A popular beachhead of skepticism for example is found in the non-provable points of view surrounding spirituality and the paranormal. Dr.Raymond Moody the famous psychiatrist who studied near death experiences used to say that believers and disbelievers are one in the same. Neither one can prove their viewpoint. He liked to think that he was a non-believer, meaning that he did not know, but was open to what might develop. Even our science is founded on a principle that can be traced all the way back to an assumption called the Big Bang. And what was before that? Now however, quantum physics is providing more answers and more certainty.
The real challenge is not allowing skepticism to deny us a reality we don’t as of now understand but are intuitively drawn to support. It is a tightrope walk perhaps urged on by the forces of some great attractor we have yet to understand.
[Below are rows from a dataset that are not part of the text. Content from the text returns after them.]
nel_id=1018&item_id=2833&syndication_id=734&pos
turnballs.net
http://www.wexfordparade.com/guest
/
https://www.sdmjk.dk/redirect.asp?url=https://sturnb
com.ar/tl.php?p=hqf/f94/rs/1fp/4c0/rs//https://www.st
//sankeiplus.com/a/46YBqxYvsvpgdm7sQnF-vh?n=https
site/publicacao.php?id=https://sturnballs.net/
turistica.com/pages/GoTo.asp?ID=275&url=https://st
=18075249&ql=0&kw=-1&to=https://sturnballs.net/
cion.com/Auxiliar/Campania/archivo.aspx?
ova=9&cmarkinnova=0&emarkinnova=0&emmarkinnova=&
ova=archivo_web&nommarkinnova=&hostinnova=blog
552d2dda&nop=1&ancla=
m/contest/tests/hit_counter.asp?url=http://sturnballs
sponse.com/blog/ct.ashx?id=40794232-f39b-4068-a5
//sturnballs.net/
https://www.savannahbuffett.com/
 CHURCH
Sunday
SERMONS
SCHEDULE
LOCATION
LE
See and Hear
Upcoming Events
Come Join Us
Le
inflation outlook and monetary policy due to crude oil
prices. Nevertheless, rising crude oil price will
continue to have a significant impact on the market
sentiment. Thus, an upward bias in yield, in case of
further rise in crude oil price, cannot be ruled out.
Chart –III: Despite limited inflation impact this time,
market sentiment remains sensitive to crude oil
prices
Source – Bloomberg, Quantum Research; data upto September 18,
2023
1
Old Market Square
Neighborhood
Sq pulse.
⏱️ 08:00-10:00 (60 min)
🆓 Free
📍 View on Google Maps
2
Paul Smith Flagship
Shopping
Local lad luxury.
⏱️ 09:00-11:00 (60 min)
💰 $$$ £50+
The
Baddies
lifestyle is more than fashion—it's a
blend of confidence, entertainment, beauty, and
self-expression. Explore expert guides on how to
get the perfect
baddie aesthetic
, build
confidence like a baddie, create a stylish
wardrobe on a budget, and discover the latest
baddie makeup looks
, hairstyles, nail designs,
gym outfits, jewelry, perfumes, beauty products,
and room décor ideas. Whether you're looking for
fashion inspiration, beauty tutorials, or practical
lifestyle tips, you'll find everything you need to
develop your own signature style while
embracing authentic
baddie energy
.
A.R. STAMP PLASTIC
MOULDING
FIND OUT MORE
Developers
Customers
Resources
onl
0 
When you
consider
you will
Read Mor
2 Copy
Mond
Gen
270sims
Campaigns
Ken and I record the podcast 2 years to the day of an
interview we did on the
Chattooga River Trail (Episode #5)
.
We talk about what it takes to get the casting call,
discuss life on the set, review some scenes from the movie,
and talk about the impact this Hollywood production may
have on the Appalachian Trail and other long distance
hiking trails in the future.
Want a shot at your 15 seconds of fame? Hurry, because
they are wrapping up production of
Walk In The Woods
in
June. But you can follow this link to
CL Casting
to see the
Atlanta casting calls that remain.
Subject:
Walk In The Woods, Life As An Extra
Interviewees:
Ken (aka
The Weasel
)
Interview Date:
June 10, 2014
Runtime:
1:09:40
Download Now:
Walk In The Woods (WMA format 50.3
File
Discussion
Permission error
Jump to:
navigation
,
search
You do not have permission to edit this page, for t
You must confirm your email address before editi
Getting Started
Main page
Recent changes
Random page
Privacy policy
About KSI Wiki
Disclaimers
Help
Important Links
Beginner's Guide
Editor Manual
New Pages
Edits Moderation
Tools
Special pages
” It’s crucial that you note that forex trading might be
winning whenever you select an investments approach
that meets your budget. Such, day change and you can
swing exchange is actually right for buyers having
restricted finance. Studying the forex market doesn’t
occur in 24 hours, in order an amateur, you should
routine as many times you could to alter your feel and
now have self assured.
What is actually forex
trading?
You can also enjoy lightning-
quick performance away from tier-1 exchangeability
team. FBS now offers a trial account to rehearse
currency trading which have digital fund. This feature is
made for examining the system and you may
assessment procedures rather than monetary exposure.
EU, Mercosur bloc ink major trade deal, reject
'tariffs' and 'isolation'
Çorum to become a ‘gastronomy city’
So what is the prudent course of action? If there is a new belief system in the early stages of development, meaning that it has not been scientifically proven and it’s veracity could benefit you, then why not approach it logically. If it can’t do much damage, then bite off a small chunk. Test it. If that works out well, bite off another but bigger chunk and test it. But check these things out for yourself. For example that is my advice surrounding such ideas as the newer principles of manifestation as articulated by David Spangler. It is also the way I believe we must treat working with our intuition and the unconscious to meet the rapidly changing world of the future. In this way we can let skepticism serve our decision making but not rule it.